**WORK TO BE COMPLETED**
Will you reproduce every line of the records below verbatim, keeping each one in its original order?
_ _ _
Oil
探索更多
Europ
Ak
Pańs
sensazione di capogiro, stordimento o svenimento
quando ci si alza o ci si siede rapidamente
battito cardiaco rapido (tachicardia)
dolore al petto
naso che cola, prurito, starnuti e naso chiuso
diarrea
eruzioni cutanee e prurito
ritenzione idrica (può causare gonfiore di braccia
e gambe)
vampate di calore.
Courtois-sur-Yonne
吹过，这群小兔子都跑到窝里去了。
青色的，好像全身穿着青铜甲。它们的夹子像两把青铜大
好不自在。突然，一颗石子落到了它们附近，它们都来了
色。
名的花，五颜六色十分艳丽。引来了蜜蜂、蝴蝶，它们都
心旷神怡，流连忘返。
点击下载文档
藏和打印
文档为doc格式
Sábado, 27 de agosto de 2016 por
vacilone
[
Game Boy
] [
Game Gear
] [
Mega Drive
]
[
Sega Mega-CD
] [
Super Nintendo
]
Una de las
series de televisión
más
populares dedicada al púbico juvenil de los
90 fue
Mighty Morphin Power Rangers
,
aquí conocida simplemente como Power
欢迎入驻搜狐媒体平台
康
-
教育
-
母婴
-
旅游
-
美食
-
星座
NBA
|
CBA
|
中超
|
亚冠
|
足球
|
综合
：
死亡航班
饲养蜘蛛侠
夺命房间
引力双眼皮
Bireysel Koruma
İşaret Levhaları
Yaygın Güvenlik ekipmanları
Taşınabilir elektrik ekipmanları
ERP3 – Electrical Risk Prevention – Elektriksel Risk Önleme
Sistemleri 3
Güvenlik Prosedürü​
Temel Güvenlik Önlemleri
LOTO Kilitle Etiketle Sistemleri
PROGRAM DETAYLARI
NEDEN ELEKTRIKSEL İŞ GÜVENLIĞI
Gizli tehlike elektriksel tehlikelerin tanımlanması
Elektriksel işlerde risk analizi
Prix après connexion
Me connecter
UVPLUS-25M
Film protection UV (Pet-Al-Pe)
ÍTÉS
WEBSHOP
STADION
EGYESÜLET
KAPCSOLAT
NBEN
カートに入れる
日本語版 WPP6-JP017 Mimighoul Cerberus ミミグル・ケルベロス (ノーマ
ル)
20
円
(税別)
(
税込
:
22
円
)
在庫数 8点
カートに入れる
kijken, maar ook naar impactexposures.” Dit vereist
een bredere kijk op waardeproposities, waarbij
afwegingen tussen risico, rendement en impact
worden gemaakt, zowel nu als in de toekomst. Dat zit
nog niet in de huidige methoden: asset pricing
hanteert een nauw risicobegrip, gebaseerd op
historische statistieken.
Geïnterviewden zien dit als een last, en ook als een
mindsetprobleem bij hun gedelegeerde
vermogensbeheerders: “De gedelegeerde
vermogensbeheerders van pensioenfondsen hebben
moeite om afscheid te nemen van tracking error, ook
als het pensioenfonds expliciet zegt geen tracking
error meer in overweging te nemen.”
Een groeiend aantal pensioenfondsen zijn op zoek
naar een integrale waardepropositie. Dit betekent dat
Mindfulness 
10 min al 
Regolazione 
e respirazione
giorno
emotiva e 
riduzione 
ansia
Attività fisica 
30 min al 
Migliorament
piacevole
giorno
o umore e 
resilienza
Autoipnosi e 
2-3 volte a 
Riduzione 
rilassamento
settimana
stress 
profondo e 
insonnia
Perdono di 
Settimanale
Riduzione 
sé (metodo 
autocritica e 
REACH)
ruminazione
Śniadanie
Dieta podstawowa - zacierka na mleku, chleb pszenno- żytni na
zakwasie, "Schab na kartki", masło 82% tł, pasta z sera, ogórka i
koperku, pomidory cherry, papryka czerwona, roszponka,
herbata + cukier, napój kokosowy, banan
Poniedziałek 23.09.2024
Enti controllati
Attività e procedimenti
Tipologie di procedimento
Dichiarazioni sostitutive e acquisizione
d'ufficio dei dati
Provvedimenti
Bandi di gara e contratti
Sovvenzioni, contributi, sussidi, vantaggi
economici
_ _ _
**ANSWER SPACE**
Oil
探索更多
Europ
Ak
Pańs
sensazione di capogiro, stordimento o svenimento
quando ci si alza o ci si siede rapidamente
battito cardiaco rapido (tachicardia)
dolore al petto
naso che cola, prurito, starnuti e naso chiuso
diarrea
eruzioni cutanee e prurito
ritenzione idrica (può causare gonfiore di braccia
e gambe)
vampate di calore.
Courtois-sur-Yonne
吹过，这群小兔子都跑到窝里去了。
青色的，好像全身穿着青铜甲。它们的夹子像两把青铜大
好不自在。突然，一颗石子落到了它们附近，它们都来了
色。
名的花，五颜六色十分艳丽。引来了蜜蜂、蝴蝶，它们都
心旷神怡，流连忘返。
点击下载文档
藏和打印
文档为doc格式
Sábado, 27 de agosto de 2016 por
vacilone
[
Game Boy
] [
Game Gear
] [
Mega Drive
]
[
Sega Mega-CD
] [
Super Nintendo
]
Una de las
series de televisión
más
populares dedicada al púbico juvenil de los
90 fue
Mighty Morphin Power Rangers
,
aquí conocida simplemente como Power
欢迎入驻搜狐媒体平台
康
-
教育
-
母婴
-
旅游
-
美食
-
星座
NBA
|
CBA
|
中超
|
亚冠
|
足球
|
综合
：
死亡航班
饲养蜘蛛侠
夺命房间
引力双眼皮
Bireysel Koruma
İşaret Levhaları
Yaygın Güvenlik ekipmanları
Taşınabilir elektrik ekipmanları
ERP3 – Electrical Risk Prevention – Elektriksel Risk Önleme
Sistemleri 3
Güvenlik Prosedürü​
Temel Güvenlik Önlemleri
LOTO Kilitle Etiketle Sistemleri
PROGRAM DETAYLARI
NEDEN ELEKTRIKSEL İŞ GÜVENLIĞI
Gizli tehlike elektriksel tehlikelerin tanımlanması
Elektriksel işlerde risk analizi
Prix après connexion
Me connecter
UVPLUS-25M
Film protection UV (Pet-Al-Pe)
ÍTÉS
WEBSHOP
STADION
EGYESÜLET
KAPCSOLAT
NBEN
カートに入れる
日本語版 WPP6-JP017 Mimighoul Cerberus ミミグル・ケルベロス (ノーマ
ル)
20
円
(税別)
(
税込
:
22
円
)
在庫数 8点
カートに入れる
kijken, maar ook naar impactexposures.” Dit vereist
een bredere kijk op waardeproposities, waarbij
afwegingen tussen risico, rendement en impact
worden gemaakt, zowel nu als in de toekomst. Dat zit
nog niet in de huidige methoden: asset pricing
hanteert een nauw risicobegrip, gebaseerd op
historische statistieken.
Geïnterviewden zien dit als een last, en ook als een
mindsetprobleem bij hun gedelegeerde
vermogensbeheerders: “De gedelegeerde
vermogensbeheerders van pensioenfondsen hebben
moeite om afscheid te nemen van tracking error, ook
als het pensioenfonds expliciet zegt geen tracking
error meer in overweging te nemen.”
Een groeiend aantal pensioenfondsen zijn op zoek
naar een integrale waardepropositie. Dit betekent dat
Mindfulness 
10 min al 
Regolazione 
e respirazione
giorno
emotiva e 
riduzione 
ansia
Attività fisica 
30 min al 
Migliorament
piacevole
giorno
o umore e 
resilienza
Autoipnosi e 
2-3 volte a 
Riduzione 
rilassamento
settimana
stress 
profondo e 
insonnia
Perdono di 
Settimanale
Riduzione 
sé (metodo 
autocritica e 
REACH)
ruminazione
Śniadanie
Dieta podstawowa - zacierka na mleku, chleb pszenno- żytni na
zakwasie, "Schab na kartki", masło 82% tł, pasta z sera, ogórka i
koperku, pomidory cherry, papryka czerwona, roszponka,
herbata + cukier, napój kokosowy, banan
Poniedziałek 23.09.2024
Enti controllati
Attività e procedimenti
Tipologie di procedimento
Dichiarazioni sostitutive e acquisizione
d'ufficio dei dati
Provvedimenti
Bandi di gara e contratti
Sovvenzioni, contributi, sussidi, vantaggi
economici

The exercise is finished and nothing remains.